ABOUT THIS EXERCISE -> Please repeat the listing below, swapping every "COLMAP" for "OpenMVG" and leaving everything else unchanged.

========

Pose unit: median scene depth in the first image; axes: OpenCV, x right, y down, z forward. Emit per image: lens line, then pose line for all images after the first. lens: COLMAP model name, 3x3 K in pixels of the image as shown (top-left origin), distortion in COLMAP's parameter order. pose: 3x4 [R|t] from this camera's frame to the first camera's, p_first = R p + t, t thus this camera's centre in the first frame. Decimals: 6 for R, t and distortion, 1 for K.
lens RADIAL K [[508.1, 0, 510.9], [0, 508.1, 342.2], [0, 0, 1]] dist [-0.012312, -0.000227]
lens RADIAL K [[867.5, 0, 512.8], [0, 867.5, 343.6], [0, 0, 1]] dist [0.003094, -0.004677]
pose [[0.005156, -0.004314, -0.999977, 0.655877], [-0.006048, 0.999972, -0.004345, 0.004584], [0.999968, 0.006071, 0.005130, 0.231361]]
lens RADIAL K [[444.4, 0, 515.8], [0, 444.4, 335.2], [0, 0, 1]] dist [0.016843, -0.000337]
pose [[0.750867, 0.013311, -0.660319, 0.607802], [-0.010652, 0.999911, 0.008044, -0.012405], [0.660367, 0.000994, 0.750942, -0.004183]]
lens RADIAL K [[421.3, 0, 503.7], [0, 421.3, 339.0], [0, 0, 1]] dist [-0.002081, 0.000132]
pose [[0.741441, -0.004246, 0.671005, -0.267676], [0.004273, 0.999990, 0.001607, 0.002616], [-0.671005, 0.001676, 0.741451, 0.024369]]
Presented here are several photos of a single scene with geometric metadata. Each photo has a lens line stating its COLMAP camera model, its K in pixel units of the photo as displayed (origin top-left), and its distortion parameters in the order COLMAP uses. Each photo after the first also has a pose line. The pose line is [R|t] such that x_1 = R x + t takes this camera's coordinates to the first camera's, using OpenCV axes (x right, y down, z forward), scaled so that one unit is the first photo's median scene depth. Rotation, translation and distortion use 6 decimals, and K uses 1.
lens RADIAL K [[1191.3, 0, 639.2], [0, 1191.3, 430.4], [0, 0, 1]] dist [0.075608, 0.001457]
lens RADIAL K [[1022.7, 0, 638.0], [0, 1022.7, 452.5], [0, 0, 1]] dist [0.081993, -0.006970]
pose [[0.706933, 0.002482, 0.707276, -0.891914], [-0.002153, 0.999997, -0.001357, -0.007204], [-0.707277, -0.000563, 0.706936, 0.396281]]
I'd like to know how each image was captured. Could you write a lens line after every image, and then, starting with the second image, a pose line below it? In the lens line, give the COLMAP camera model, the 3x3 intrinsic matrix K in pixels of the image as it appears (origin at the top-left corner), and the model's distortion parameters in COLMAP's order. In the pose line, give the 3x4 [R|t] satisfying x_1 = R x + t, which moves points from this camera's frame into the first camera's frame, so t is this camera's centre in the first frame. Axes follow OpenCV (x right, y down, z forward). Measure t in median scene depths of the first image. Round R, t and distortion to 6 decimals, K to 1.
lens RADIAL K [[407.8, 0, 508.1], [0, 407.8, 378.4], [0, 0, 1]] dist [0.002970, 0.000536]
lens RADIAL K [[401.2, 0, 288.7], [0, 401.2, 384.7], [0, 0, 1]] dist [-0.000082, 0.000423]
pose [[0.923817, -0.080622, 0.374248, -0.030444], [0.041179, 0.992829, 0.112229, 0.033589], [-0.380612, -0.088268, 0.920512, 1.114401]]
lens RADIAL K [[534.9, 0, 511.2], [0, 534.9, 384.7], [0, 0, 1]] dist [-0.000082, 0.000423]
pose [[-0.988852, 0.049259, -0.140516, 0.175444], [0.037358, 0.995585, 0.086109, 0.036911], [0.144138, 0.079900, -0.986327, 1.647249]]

========

RESULT OF THE EXERCISE ->
Pose unit: median scene depth in the first image; axes: OpenCV, x right, y down, z forward. Emit per image: lens line, then pose line for all images after the first. lens: OpenMVG model name, 3x3 K in pixels of the image as shown (top-left origin), distortion in OpenMVG's parameter order. pose: 3x4 [R|t] from this camera's frame to the first camera's, p_first = R p + t, t thus this camera's centre in the first frame. Decimals: 6 for R, t and distortion, 1 for K.
lens RADIAL K [[508.1, 0, 510.9], [0, 508.1, 342.2], [0, 0, 1]] dist [-0.012312, -0.000227]
lens RADIAL K [[867.5, 0, 512.8], [0, 867.5, 343.6], [0, 0, 1]] dist [0.003094, -0.004677]
pose [[0.005156, -0.004314, -0.999977, 0.655877], [-0.006048, 0.999972, -0.004345, 0.004584], [0.999968, 0.006071, 0.005130, 0.231361]]
lens RADIAL K [[444.4, 0, 515.8], [0, 444.4, 335.2], [0, 0, 1]] dist [0.016843, -0.000337]
pose [[0.750867, 0.013311, -0.660319, 0.607802], [-0.010652, 0.999911, 0.008044, -0.012405], [0.660367, 0.000994, 0.750942, -0.004183]]
lens RADIAL K [[421.3, 0, 503.7], [0, 421.3, 339.0], [0, 0, 1]] dist [-0.002081, 0.000132]
pose [[0.741441, -0.004246, 0.671005, -0.267676], [0.004273, 0.999990, 0.001607, 0.002616], [-0.671005, 0.001676, 0.741451, 0.024369]]
Presented here are several photos of a single scene with geometric metadata. Each photo has a lens line stating its OpenMVG camera model, its K in pixel units of the photo as displayed (origin top-left), and its distortion parameters in the order OpenMVG uses. Each photo after the first also has a pose line. The pose line is [R|t] such that x_1 = R x + t takes this camera's coordinates to the first camera's, using OpenCV axes (x right, y down, z forward), scaled so that one unit is the first photo's median scene depth. Rotation, translation and distortion use 6 decimals, and K uses 1.
lens RADIAL K [[1191.3, 0, 639.2], [0, 1191.3, 430.4], [0, 0, 1]] dist [0.075608, 0.001457]
lens RADIAL K [[1022.7, 0, 638.0], [0, 1022.7, 452.5], [0, 0, 1]] dist [0.081993, -0.006970]
pose [[0.706933, 0.002482, 0.707276, -0.891914], [-0.002153, 0.999997, -0.001357, -0.007204], [-0.707277, -0.000563, 0.706936, 0.396281]]
I'd like to know how each image was captured. Could you write a lens line after every image, and then, starting with the second image, a pose line below it? In the lens line, give the OpenMVG camera model, the 3x3 intrinsic matrix K in pixels of the image as it appears (origin at the top-left corner), and the model's distortion parameters in OpenMVG's order. In the pose line, give the 3x4 [R|t] satisfying x_1 = R x + t, which moves points from this camera's frame into the first camera's frame, so t is this camera's centre in the first frame. Axes follow OpenCV (x right, y down, z forward). Measure t in median scene depths of the first image. Round R, t and distortion to 6 decimals, K to 1.
lens RADIAL K [[407.8, 0, 508.1], [0, 407.8, 378.4], [0, 0, 1]] dist [0.002970, 0.000536]
lens RADIAL K [[401.2, 0, 288.7], [0, 401.2, 384.7], [0, 0, 1]] dist [-0.000082, 0.000423]
pose [[0.923817, -0.080622, 0.374248, -0.030444], [0.041179, 0.992829, 0.112229, 0.033589], [-0.380612, -0.088268, 0.920512, 1.114401]]
lens RADIAL K [[534.9, 0, 511.2], [0, 534.9, 384.7], [0, 0, 1]] dist [-0.000082, 0.000423]
pose [[-0.988852, 0.049259, -0.140516, 0.175444], [0.037358, 0.995585, 0.086109, 0.036911], [0.144138, 0.079900, -0.986327, 1.647249]]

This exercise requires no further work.